Leon wrote also the following works:
- Abir Ya'aḳob, on medicine and other sciences;
- Sefer ha-Derashot, sermons arranged in the order of the sections of the Torah (according to Neubauer, it is identical with the Tif'eret Adam quoted in Leon's commentary on Lamentations);
- Menorat ha-Zahab, also extant in manuscript, probably a haggadic commentary on Lamentations;
- Ein ha-Kore, a commentary on the Moreh Nebukim, criticizing the commentary of Isaac Abravanel;
- Miktam le-Dawid, a kabbalistic work mentioned in the Ein ha-Kore;
- Sod ha-Gemul, in which he shows that the Israelites, unlike other nations, are not under a special sign of the zodiac;
- refutations of Albo's criticisms of Aristotle;
- Tehillah le-Dawid (published by the author's grandson Aaron le-Bet David, Constantinople, 1577), in three parts: (1) on the excellence of the Law (divided into 59 chapters); (2) on the elements of faith, which latter is superior to speculative reasoning (divided into 65 chapters); (3) on the principles of God, the divine attributes, providence, free will, etc. (divided into 39 chapters).

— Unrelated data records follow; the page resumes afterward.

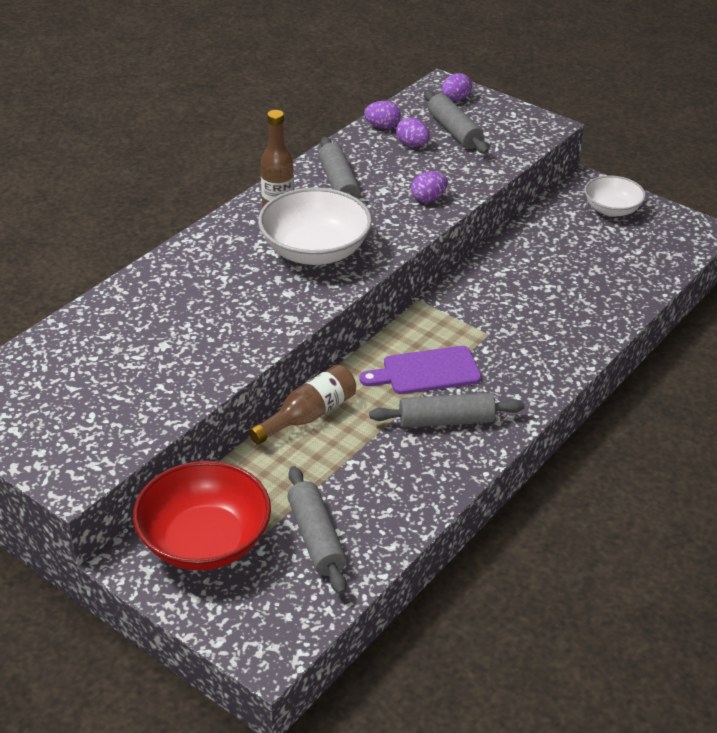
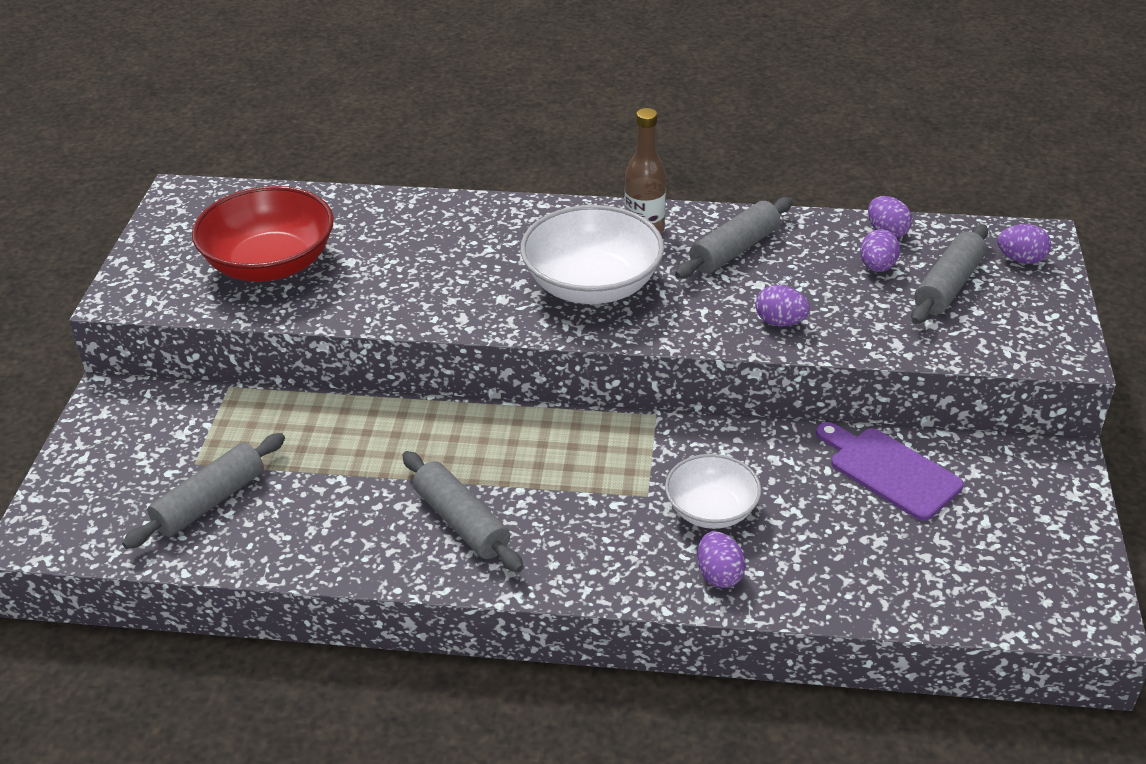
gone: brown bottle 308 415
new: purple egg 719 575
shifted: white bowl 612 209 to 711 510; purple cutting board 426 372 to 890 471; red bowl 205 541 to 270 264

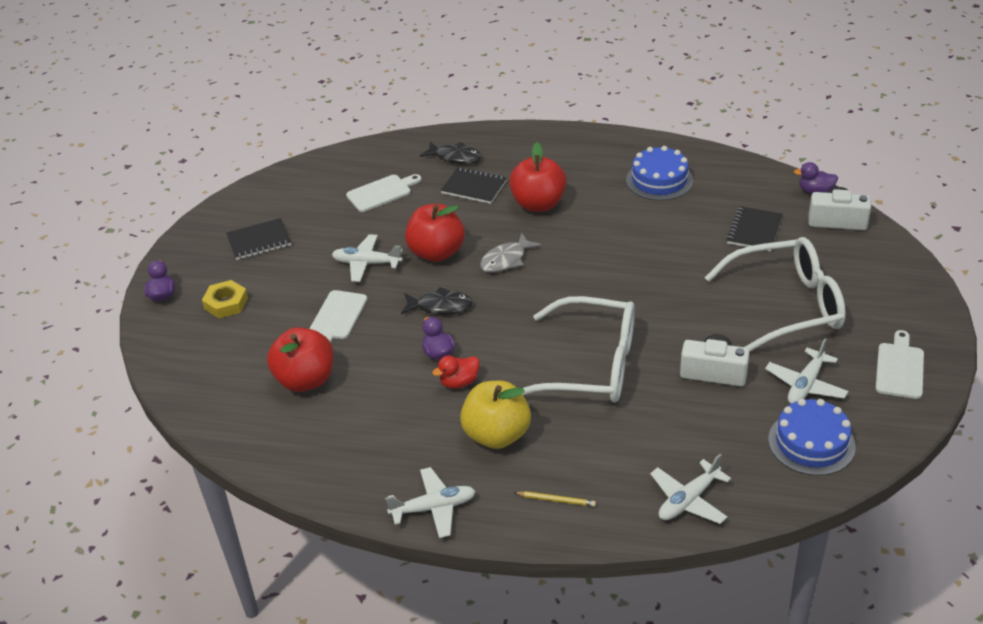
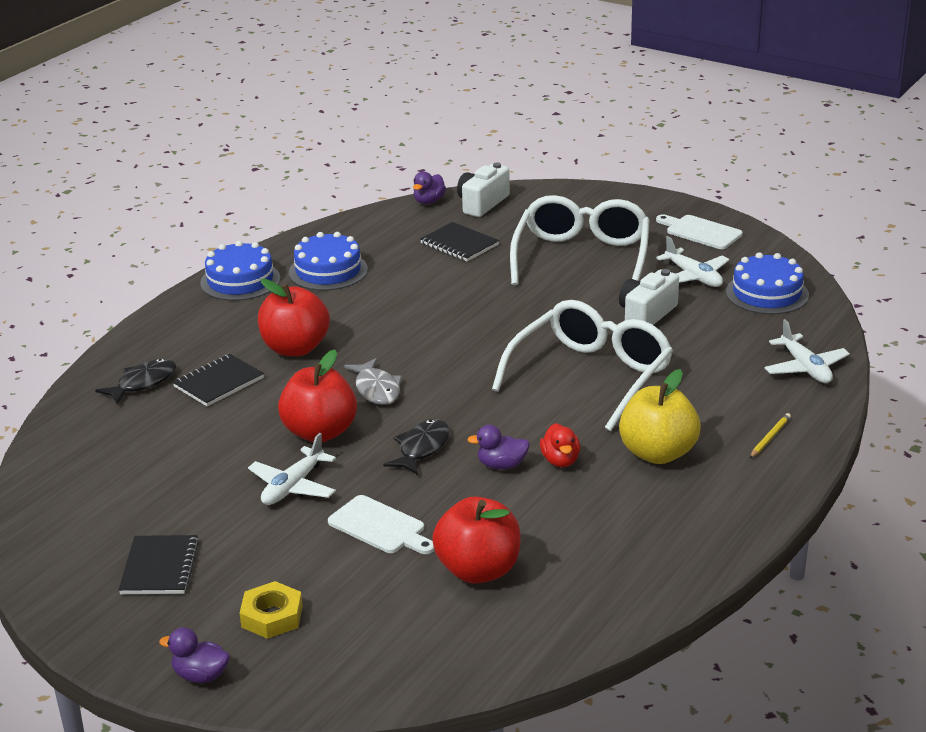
gone: white cutting board 381 192; white plane 434 508
new: blue cake 240 281

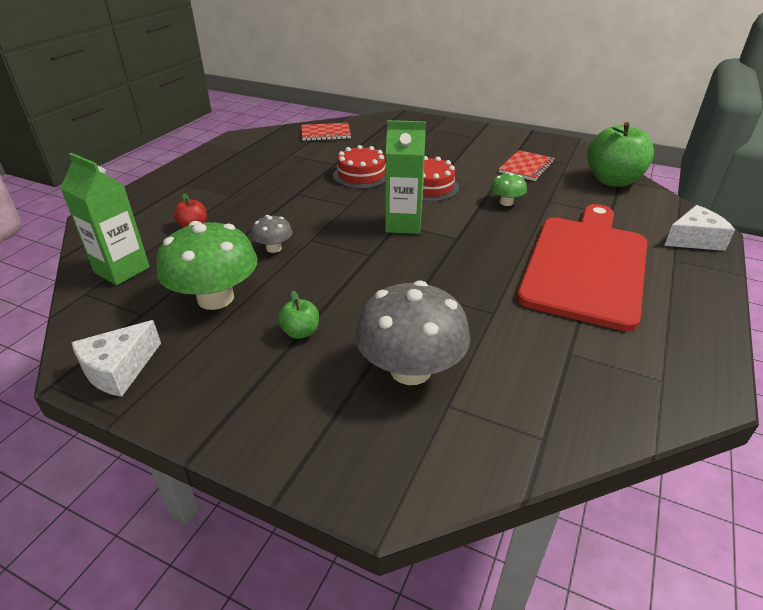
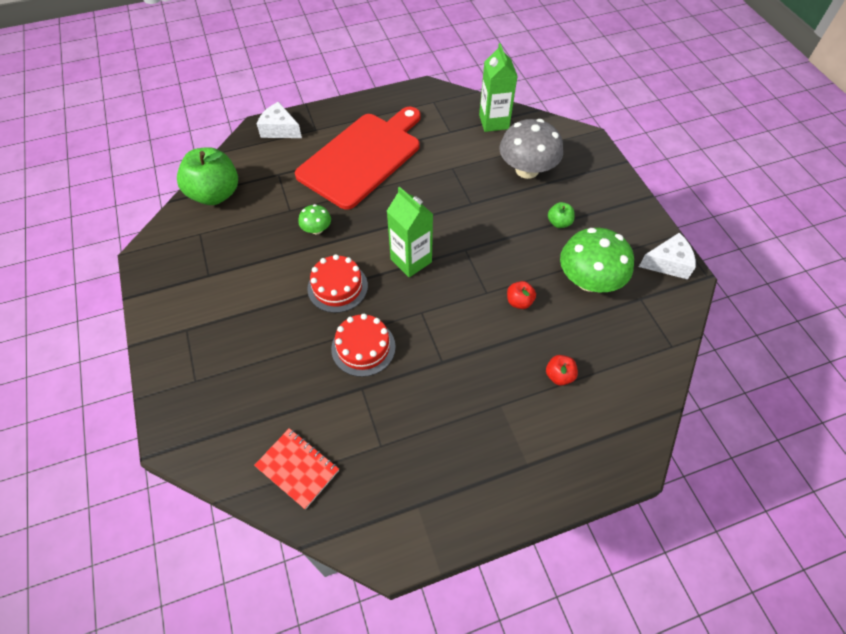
gone: red notebook 526 167
shifted: green carton 122 270 to 494 122
swapped: grey mushroom 274 248 to red apple 519 302
rotated: red cutting board 586 265 = 363 157 150 degrees clockwise

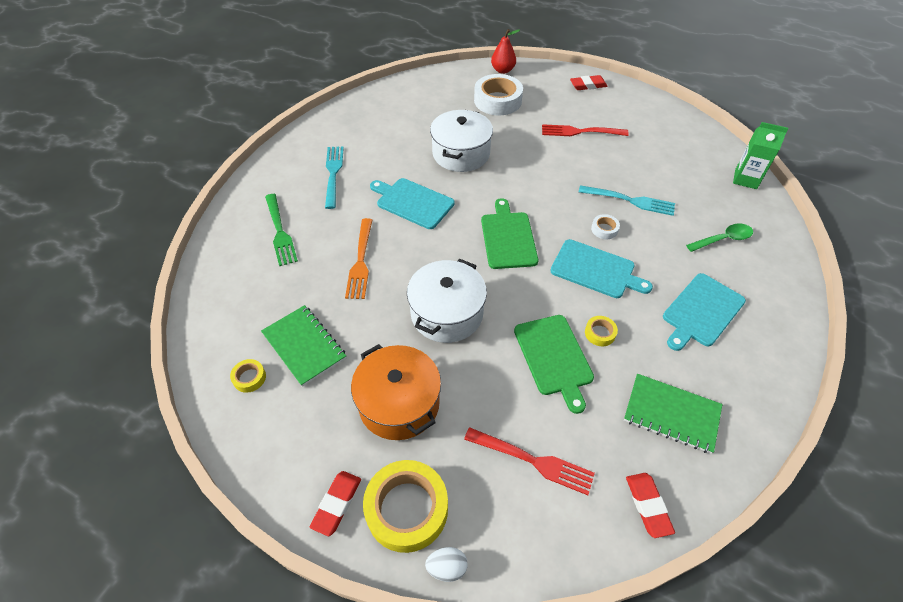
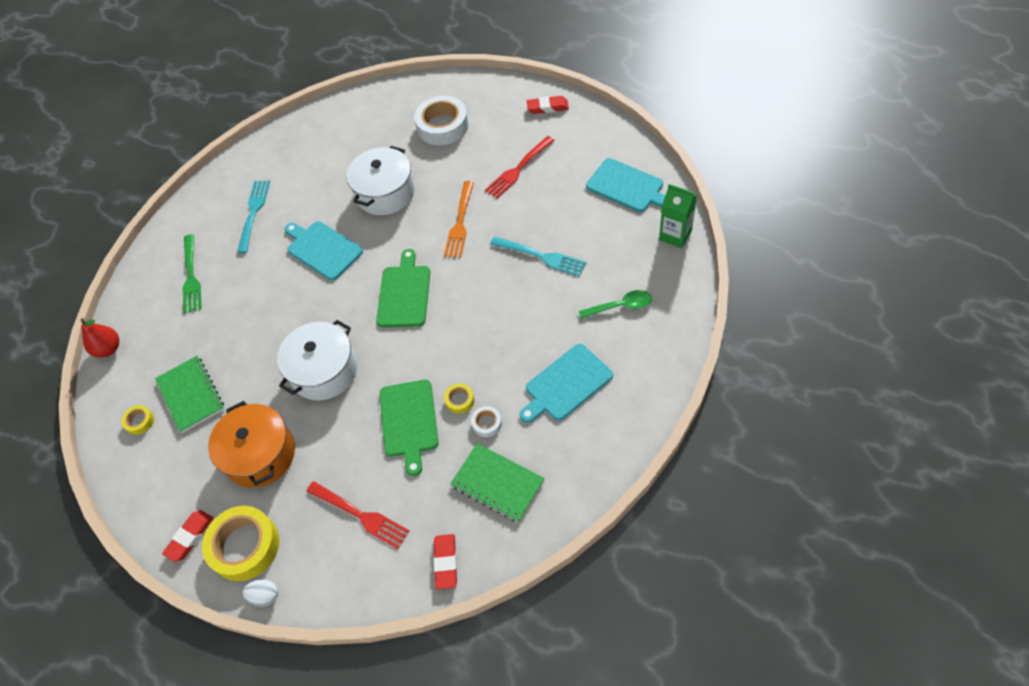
shifted: red pear 503 70 to 109 349; white tape 604 229 to 487 423; orange fork 360 261 to 460 222; turquoise cutting board 596 270 to 627 187
rotated: red fork 580 132 = 518 169 60 degrees counterclockwise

The final chapter was left incomplete, as David ben Judah Messer Leon died during the process of writing.
- a halakic decision on the ritual question which caused the division of the various congregations of Avlona, published by S. Bernfeld, under the title Kebod Ḥakamim, Berlin, 1899 (Meḳiẓe Nirdamim).

Leon was considered as a high Talmudic authority, and was consulted on halakhic questions. Two of his decisions have been preserved. In one of his works Leon mentions a commentary of his own on Moses of Coucy's Sefer Mitzvot Gadol ("Semag"). Parma MS. de Rossi No. 1395 contains a scientific treatise by Leon. In the introduction to this treatise Leon says that he wrote many poems in Hebrew and in the "Christian language," meaning thereby Latin or Italian. Shabbethai Bass, without indicating any source, gives, in his Sifte Yeshenim, the following titles of works attributed to Leon: Beit David; Kisse David; Nefesh David; Ḳol Adonai ba-Koaḥ; and Naḥal Adanim.